_Exercise directions_. Starting at the line that contains "List the series" and continuing through the end of the records, reproduce those lines with "category" swapped for "label" and everything else unchanged. Omit the pictures from your reply.

_Record excerpts_.
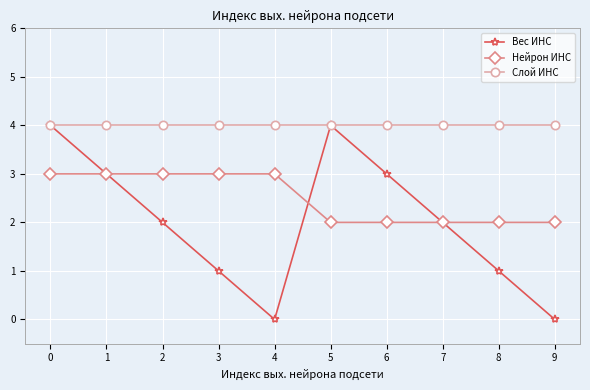

Is the value of Слой ИНС at 2 greater than the value of Нейрон ИНС at 8?

Yes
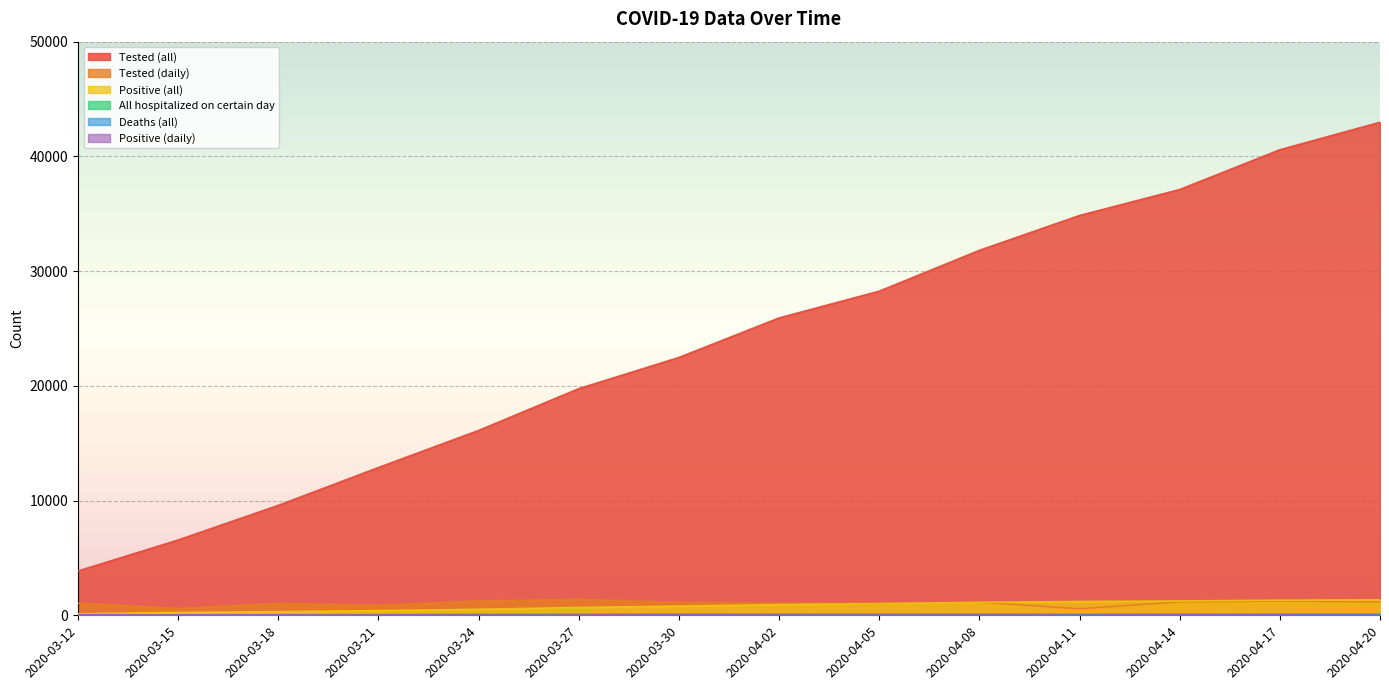

True or false: Tested (all) and Deaths (all) intersect in this chart.

False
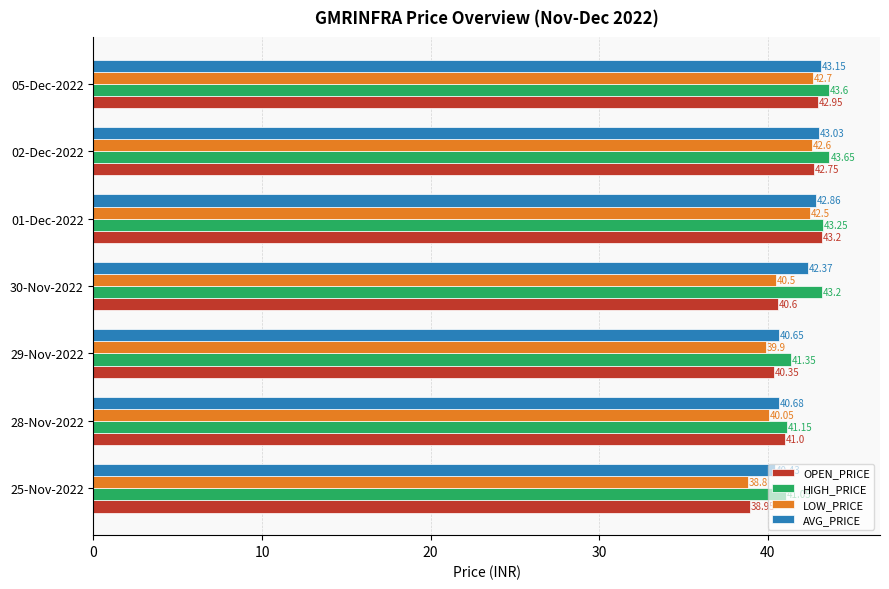

List the series in order of their overall mean, highest first.

HIGH_PRICE, AVG_PRICE, OPEN_PRICE, LOW_PRICE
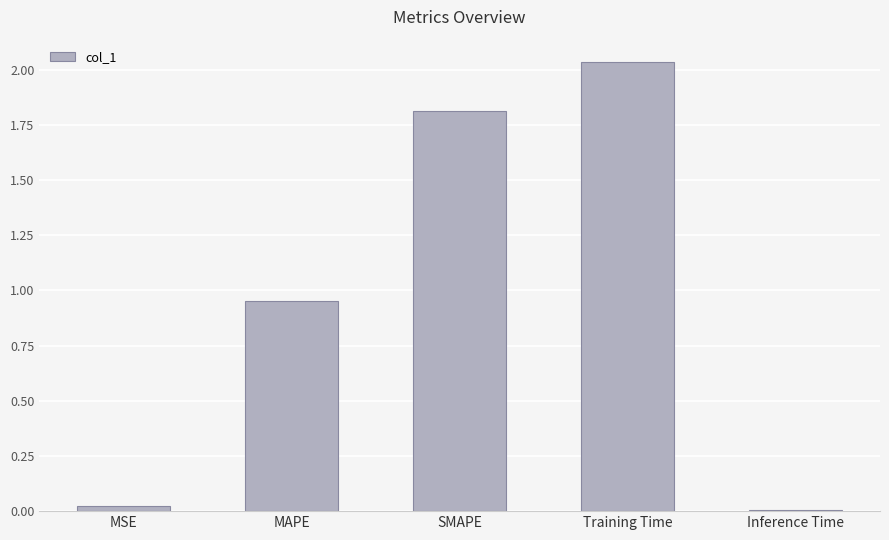

At which category does the chart reach its peak across all series?

Training Time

_Answer to this task_.
List the series in order of their overall mean, highest first.

HIGH_PRICE, AVG_PRICE, OPEN_PRICE, LOW_PRICE

At which label does the chart reach its peak across all series?

Training Time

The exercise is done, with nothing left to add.